A village located about 25 minutes’ drive from the Lapai Local Government Headquarters, Niger State: The community leaders requested the health workers to stop by their patent medicine store, set up with community contributed money. Why did the community undertake to build a patent medicine vendor drug store? They replied that a government-built PHC centre in the village next to theirs was implementing the BI programme. That health centre had essential medicines most of the time enabled by the revolving drug fund mechanism it adopted as recommended in the BI. That prudence saved the immediate community members travel expenses and other costs they would incur if they travelled to the Local Government Headquarters to buy medicine. The principle was good and the dividend viable they said, so they copied the PHC centre in that neighbouring village.
Local communities have the potential to contribute decisively to improving their health situation. Health managers and planners are inclined to make decisions computed from “evidence”. Local communities can socialize evidence, reduce the arbitrariness of planning decisions, drive and sustain effective action as well as promote targeted, equitable and differentiated service delivery (– tailoring services and interventions to reflect preferences and expectations of diverse groups and various settings).

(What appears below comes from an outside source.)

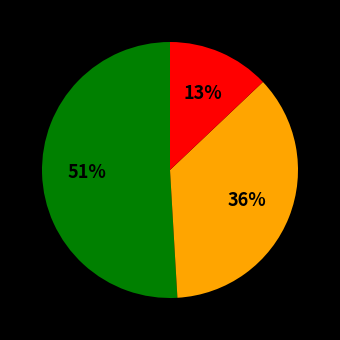

To the nearest percent, what is the difference between the largest and smallest slice percentages?

38%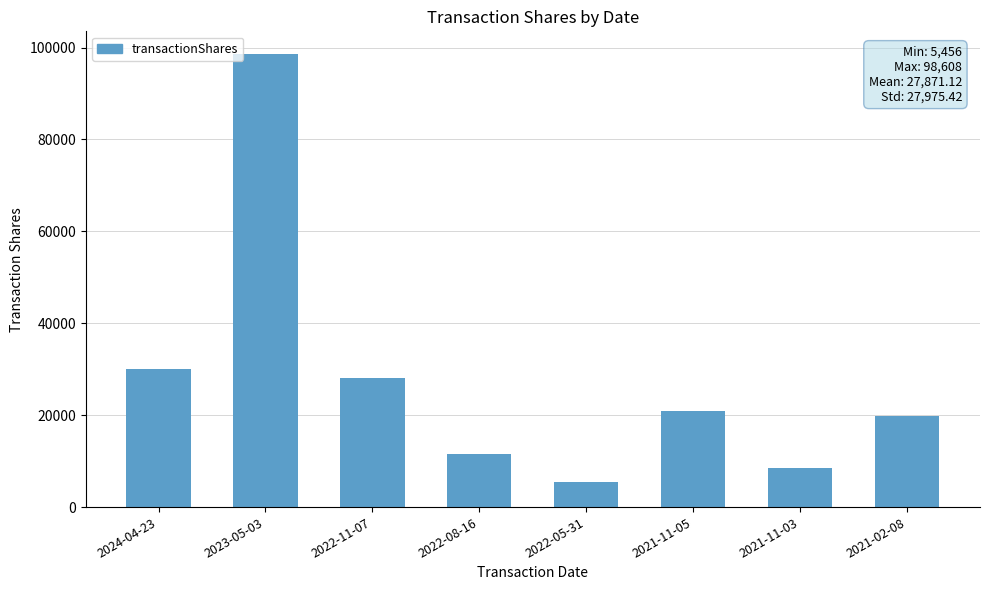

What is the value of the 7th bar from the left?

8597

Local community engagement can safeguard continuity of essential services during inclement circumstances; it can generate good model of integrating health care services with public health functions.
The imperatives of health security and resilient health systems should induce our top-level health experts to build local community voice and assets as adjuncts to their service delivery plans. Local community members are not always wrong or naïve on health facts and the potential external benefactors not always correct in their local context perspectives.